Plain-text document sources:
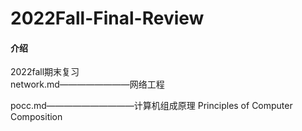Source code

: # 2022Fall-Final-Review

#### 介绍
2022fall期末复习<br>
network.md————————网络工程

pocc.md——————————计算机组成原理 Principles of Computer Composition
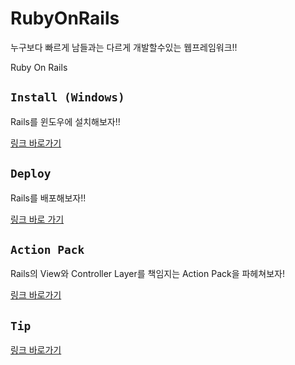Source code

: # RubyOnRails 
누구보다 빠르게 남들과는 다르게 개발할수있는 웹프레임워크!! 

Ruby On Rails 

## `Install (Windows)`

Rails를 윈도우에 설치해보자!!

[링크 바로가기](https://github.com/limdongjin/TIL/tree/master/rails/install)

## `Deploy`

Rails를 배포해보자!!  

[링크 바로 가기](https://github.com/limdongjin/TIL/tree/master/rails/deploy)

## `Action Pack`

Rails의 View와 Controller Layer를 책임지는 Action Pack을 파헤쳐보자!

[링크 바로가기](https://github.com/limdongjin/TIL/tree/master/rails/actionpack)

## `Tip`

[링크 바로가기](https://github.com/limdongjin/TIL/tree/master/rails/tip)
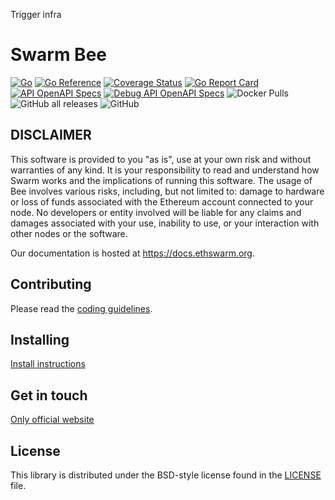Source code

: Trigger infra

# Swarm Bee

[![Go](https://github.com/ethersphere/bee/workflows/Go/badge.svg)](https://github.com/ethersphere/bee/actions)
[![Go Reference](https://pkg.go.dev/badge/github.com/ethersphere/bee.svg)](https://pkg.go.dev/github.com/ethersphere/bee)
[![Coverage Status](https://coveralls.io/repos/github/ethersphere/bee/badge.svg)](https://coveralls.io/github/ethersphere/bee)
[![Go Report Card](https://goreportcard.com/badge/github.com/ethersphere/bee)](https://goreportcard.com/report/github.com/ethersphere/bee)
[![API OpenAPI Specs](https://img.shields.io/badge/openapi-api-blue)](https://docs.ethswarm.org/api/)
[![Debug API OpenAPI Specs](https://img.shields.io/badge/openapi-debugapi-lightblue)](https://docs.ethswarm.org/debug-api/)
![Docker Pulls](https://img.shields.io/docker/pulls/ethersphere/bee)
![GitHub all releases](https://img.shields.io/github/downloads/ethersphere/bee/total)
![GitHub](https://img.shields.io/github/license/ethersphere/bee)


## DISCLAIMER
This software is provided to you "as is", use at your own risk and without warranties of any kind.
It is your responsibility to read and understand how Swarm works and the implications of running this software.
The usage of Bee involves various risks, including, but not limited to:
damage to hardware or loss of funds associated with the Ethereum account connected to your node.
No developers or entity involved will be liable for any claims and damages associated with your use,
inability to use, or your interaction with other nodes or the software.

Our documentation is hosted at https://docs.ethswarm.org.

## Contributing

Please read the [coding guidelines](CODING.md).

## Installing

[Install instructions](https://docs.ethswarm.org/docs/installation/quick-start)

## Get in touch
[Only official website](https://www.ethswarm.org)


## License

This library is distributed under the BSD-style license found in the [LICENSE](LICENSE) file.

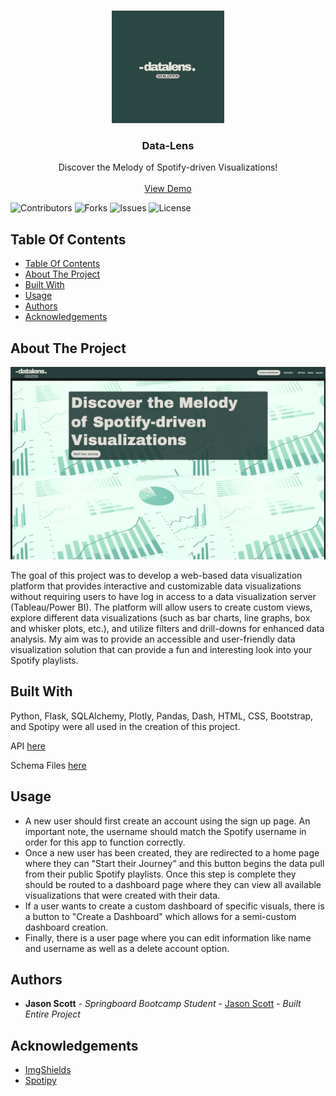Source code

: <br/>
<p align="center">
  <a href="https://github.com/jasonscotch/Data-Lens">
    <img src="static/images/dt.png" alt="Logo" width="180" height="180">
  </a>

  <h3 align="center">Data-Lens</h3>

  <p align="center">
    Discover the Melody of Spotify-driven Visualizations!
    <br/>
    <br/>
    <a href="https://data-lens.onrender.com/">View Demo</a>
  </p>
</p>

![Contributors](https://img.shields.io/github/contributors/jasonscotch/Data-Lens?color=dark-green) ![Forks](https://img.shields.io/github/forks/jasonscotch/Data-Lens?style=social) ![Issues](https://img.shields.io/github/issues/jasonscotch/Data-Lens) ![License](https://img.shields.io/github/license/jasonscotch/Data-Lens) 

## Table Of Contents

- [Table Of Contents](#table-of-contents)
- [About The Project](#about-the-project)
- [Built With](#built-with)
- [Usage](#usage)
- [Authors](#authors)
- [Acknowledgements](#acknowledgements)

## About The Project

![Screen Shot](static/images/showcase.jpg)

The goal of this project was to develop a web-based data visualization platform that provides interactive and customizable data visualizations without requiring users to have log in access to a data visualization server (Tableau/Power BI). The platform will allow users to create custom views, explore different data visualizations (such as bar charts, line graphs, box and whisker plots, etc.), and utilize filters and drill-downs for enhanced data analysis. My aim was to provide an accessible and user-friendly data visualization solution that can provide a fun and interesting look into your Spotify playlists.

## Built With

Python, Flask, SQLAlchemy, Plotly, Pandas, Dash, HTML, CSS, Bootstrap, and Spotipy were all used in the creation of this project. 

API [here](https://api.spotify.com/v1)

Schema Files [here](https://dbdiagram.io/d/645d8cebdca9fb07c4f0f1e8)

## Usage

* A new user should first create an account using the sign up page. An important note, the username should match the Spotify username in order for this app to function correctly. 
* Once a new user has been created, they are redirected to a home page where they can "Start their Journey" and this button begins the data pull from their public Spotify playlists. Once this step is complete they should be routed to a dashboard page where they can view all available visualizations that were created with their data. 
* If a user wants to create a custom dashboard of specific visuals, there is a button to "Create a Dashboard" which allows for a semi-custom dashboard creation. 
* Finally, there is a user page where you can edit information like name and username as well as a delete account option. 

## Authors

* **Jason Scott** - *Springboard Bootcamp Student* - [Jason Scott](https://github.com/jasonscotch) - *Built Entire Project*

## Acknowledgements

* [ImgShields](https://shields.io/)
* [Spotipy](https://spotipy.readthedocs.io/en/2.22.1/#)
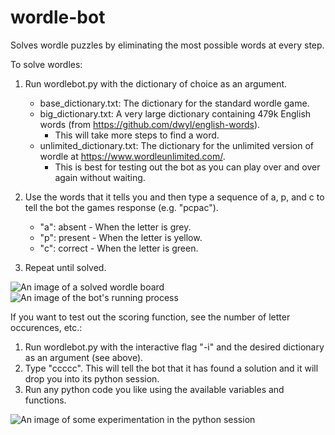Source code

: # wordle-bot
Solves wordle puzzles by eliminating the most possible words at every step.

To solve wordles:
1. Run wordlebot.py with the dictionary of choice as an argument.
    - base_dictionary.txt: The dictionary for the standard wordle game.
    - big_dictionary.txt: A very large dictionary containing 479k English words (from https://github.com/dwyl/english-words).
      - This will take more steps to find a word.
    - unlimited_dictionary.txt: The dictionary for the unlimited version of wordle at https://www.wordleunlimited.com/.
      - This is best for testing out the bot as you can play over and over again without waiting.

2. Use the words that it tells you and then type a sequence of a, p, and c to tell the bot the games response (e.g. "pcpac").
    - "a": absent - When the letter is grey.
    - "p": present - When the letter is yellow.
    - "c": correct - When the letter is green.

3. Repeat until solved.

![An image of a solved wordle board](https://i.imgur.com/xKcib9G.png)
![An image of the bot's running process](https://i.imgur.com/kodd0gV.png)

If you want to test out the scoring function, see the number of letter occurences, etc.:
1. Run wordlebot.py with the interactive flag "-i" and the desired dictionary as an argument (see above).
2. Type "ccccc". This will tell the bot that it has found a solution and it will drop you into its python session.
3. Run any python code you like using the available variables and functions.

![An image of some experimentation in the python session](https://i.imgur.com/4yCwJjM.png)
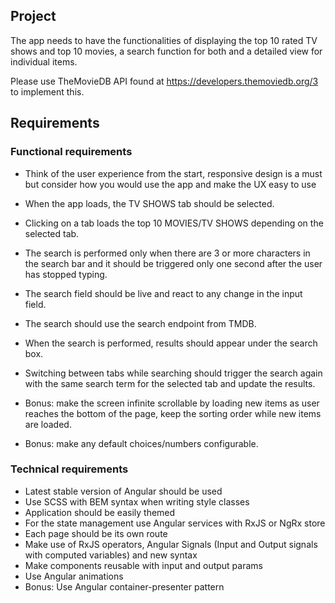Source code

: ## Project

The app needs to have the functionalities of displaying the top 10 rated TV shows
and top 10 movies, a search function for both and a detailed view for individual
items.

Please use TheMovieDB API found at https://developers.themoviedb.org/3 to
implement this.

## Requirements

### Functional requirements

- Think of the user experience from the start, responsive design is a must but consider how you would use the app and make the UX easy to use
- When the app loads, the TV SHOWS tab should be selected.
- Clicking on a tab loads the top 10 MOVIES/TV SHOWS depending on the
  selected tab.
- The search is performed only when there are 3 or more characters in the
  search bar and it should be triggered only one second after the user has
  stopped typing.
- The search field should be live and react to any change in the input field.
- The search should use the search endpoint from TMDB.
- When the search is performed, results should appear under the search box.
- Switching between tabs while searching should trigger the search again with
  the same search term for the selected tab and update the results.

- Bonus: make the screen infinite scrollable by loading new items as user
  reaches the bottom of the page, keep the sorting order while new items are
  loaded.
- Bonus: make any default choices/numbers configurable.

### Technical requirements

- Latest stable version of Angular should be used
- Use SCSS with BEM syntax when writing style classes
- Application should be easily themed
- For the state management use Angular services with RxJS or NgRx store
- Each page should be its own route
- Make use of RxJS operators, Angular Signals (Input and Output signals with
  computed variables) and new syntax
- Make components reusable with input and output params
- Use Angular animations
- Bonus: Use Angular container-presenter pattern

(The task) What you return must be an exact retyping of the lines above starting at the line with "## Requirements" and ending at the line with "- Bonus: make the", and nothing besides.

(Final answer)
## Requirements

### Functional requirements

- Think of the user experience from the start, responsive design is a must but consider how you would use the app and make the UX easy to use
- When the app loads, the TV SHOWS tab should be selected.
- Clicking on a tab loads the top 10 MOVIES/TV SHOWS depending on the
  selected tab.
- The search is performed only when there are 3 or more characters in the
  search bar and it should be triggered only one second after the user has
  stopped typing.
- The search field should be live and react to any change in the input field.
- The search should use the search endpoint from TMDB.
- When the search is performed, results should appear under the search box.
- Switching between tabs while searching should trigger the search again with
  the same search term for the selected tab and update the results.

- Bonus: make the screen infinite scrollable by loading new items as user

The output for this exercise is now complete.